Daher ist es für uns so wichtig, zu ermutigen: Zukunft ist gestaltbar! Wir möchten mit unseren Inhalten ermutigen und inspirieren: Ihr als Lehrkräfte könnt heute schon in eurem Tätigkeitsfeld Zukunft mitgestalten. Ihr könnt Themen im Kollegium zur Sprache bringen, wichtige Entscheidungen treffen, gute, vielleicht auch kritische, Fragen stellen, ab und zu etwas Neues ausprobieren – und dadurch heute schon die Zukunft mitgestalten.
Welche Formate habt ihr im Zukunftsraum geschaffen, um diese Gestaltbarkeit zu verdeutlichen?
Irina Brich: Zunächst muss man sich so einer ungewissen Zukunft erstmal nähern. Dazu muss man auch immer Vorstellungskraft entwickeln. Uns ist es wichtig, die Zukunft greifbar zu machen, deshalb stehen für uns die Menschen im Vordergrund. Mit unseren Beiträgen und Formaten tragen wir dazu bei, dass man sich mögliche Zukünfte besser vorstellen kann. Dazu lassen wir beispielsweise in unseren schriftlichen und Audio Interviews Vordenker:innen aus der Schule und aus der Forschung zu Wort kommen, die schon Zukunftsvorstellungen entwickelt haben und auch schon ausprobiert haben, wie ihre Ideen funktionieren können. Dann können sie diese Best-Practice Beispiele in Videos oder multimedialen Text-Bild Beiträgen bei uns zeigen.

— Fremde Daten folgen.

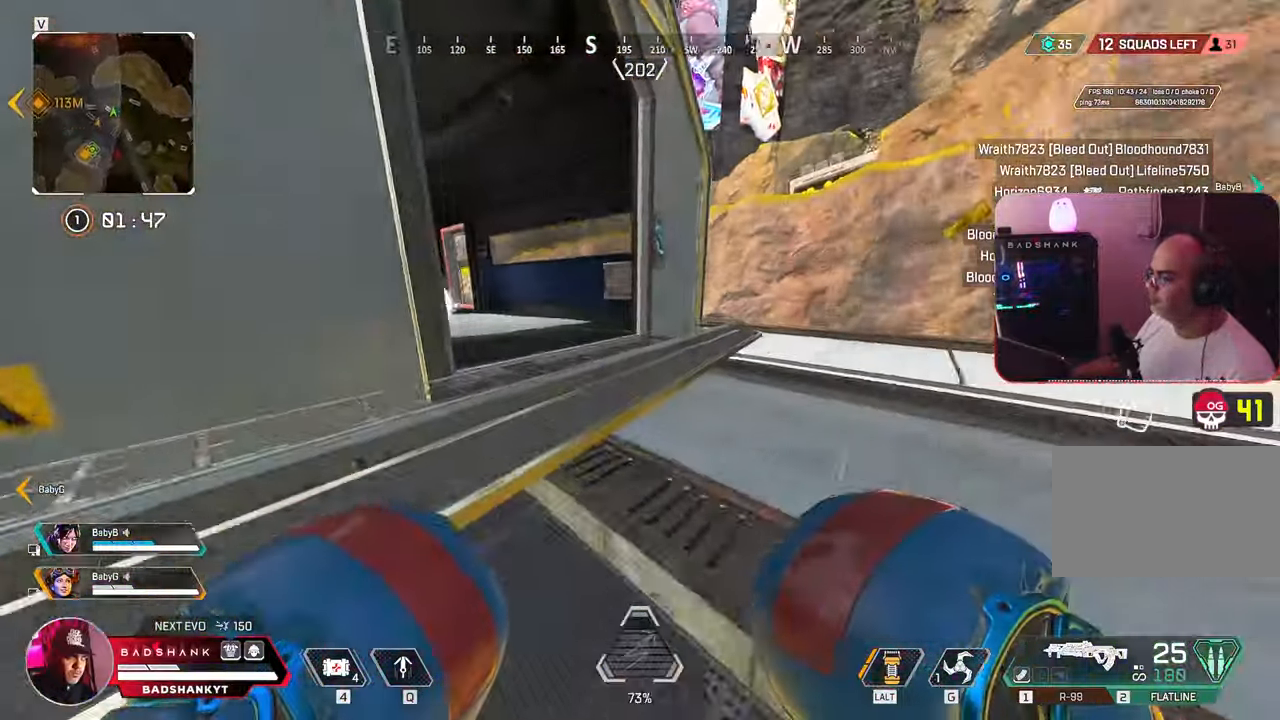
{"keys": ["w"], "mouse": []}
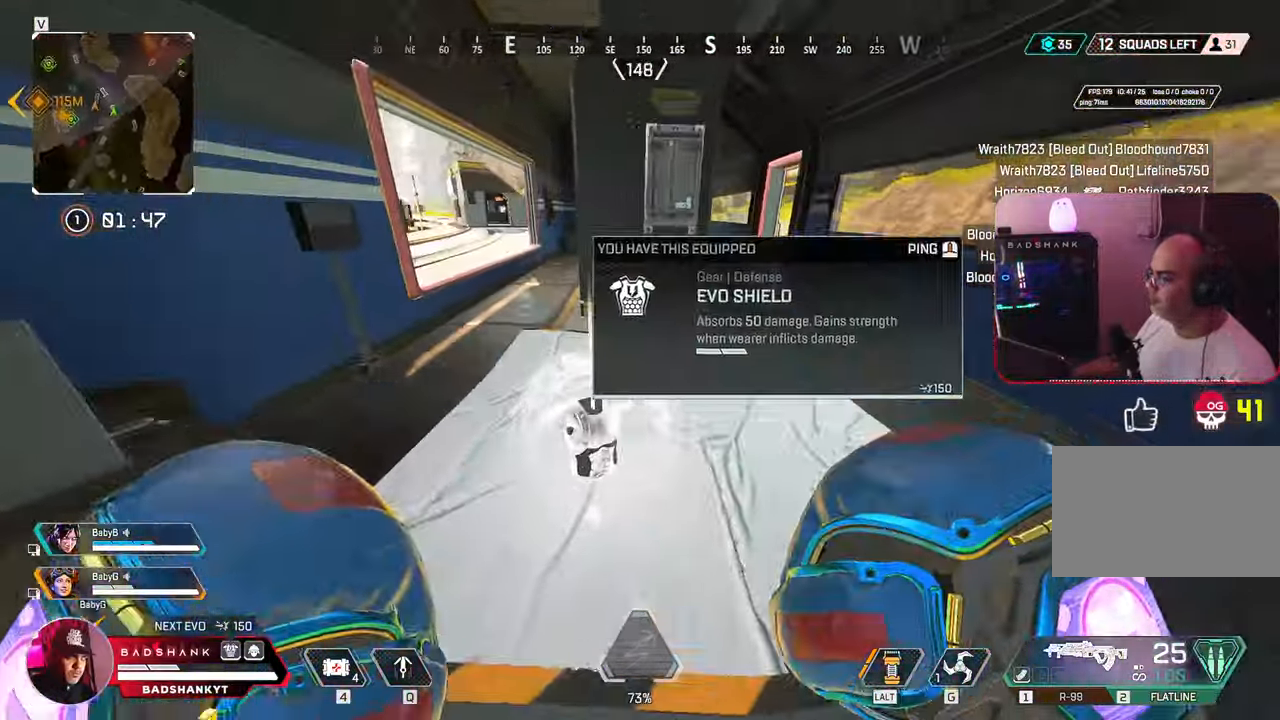
{"keys": ["w"], "mouse": [], "events": []}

Mitgestalten kann man auch in unserem Format „Fragen an die digitale Zukunft von Schule“. Das Schöne an diesem Format ist, es ist auch interaktiv. Wir gehen hier direkt auf die Fragen ein, die von unserer Community kommen. Indem wir Fragen stellen, gestalten wir auch schon die Zukunft. Dadurch können Lehrkräfte eigene Vorstellungen entwickeln und dann vielleicht auch mutiger Entscheidungen treffen.

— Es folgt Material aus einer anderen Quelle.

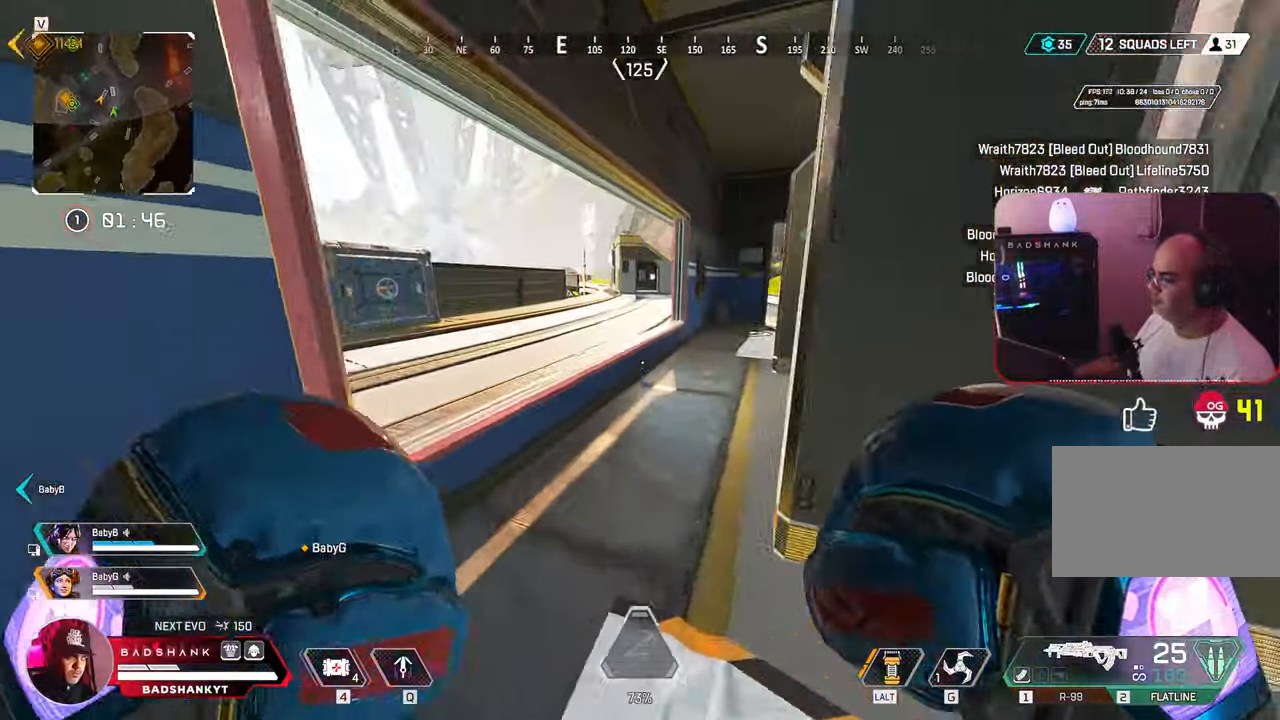
{"keys": ["w"], "mouse": [], "events": []}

In unseren schon genannten Online-Events, den Community Calls, findet dann direkter Live-Austausch statt. Dabei kann auch unser Publikum im Chat direkt mitwirken. Wichtig ist uns dabei immer, dass Praxis und Wissenschaft sich hier auf Augenhöhe austauschen können.
Welche Themen behandelt ihr im Zukunftsraum?
Gabriele Irle: Wir haben uns zu Beginn drei große Themenbereiche ausgewählt, in die wir die Beiträge zuordnen: Lernen motivierend gestalten, Schule & Fächer weiterentwickeln, Wachsender Heterogenität begegnen.
Der schulische Kontext spannt also den Rahmen und in den Inhalten selbst geht es dann natürlich um Zukunftstechnologien, also Technologien, die jetzt schon existieren, aber deren volles Potenzial sich im Schulsystem erst noch entfaltet: VR/AR, Robotik, Künstliche Intelligenz, Adaptive Systeme.
Kompetenzverbund lernen:digital
Vorhin habt ihr erwähnt, dass das Fragen-Format von euch interaktiv ist. Wie genau kann man dabei mitmachen?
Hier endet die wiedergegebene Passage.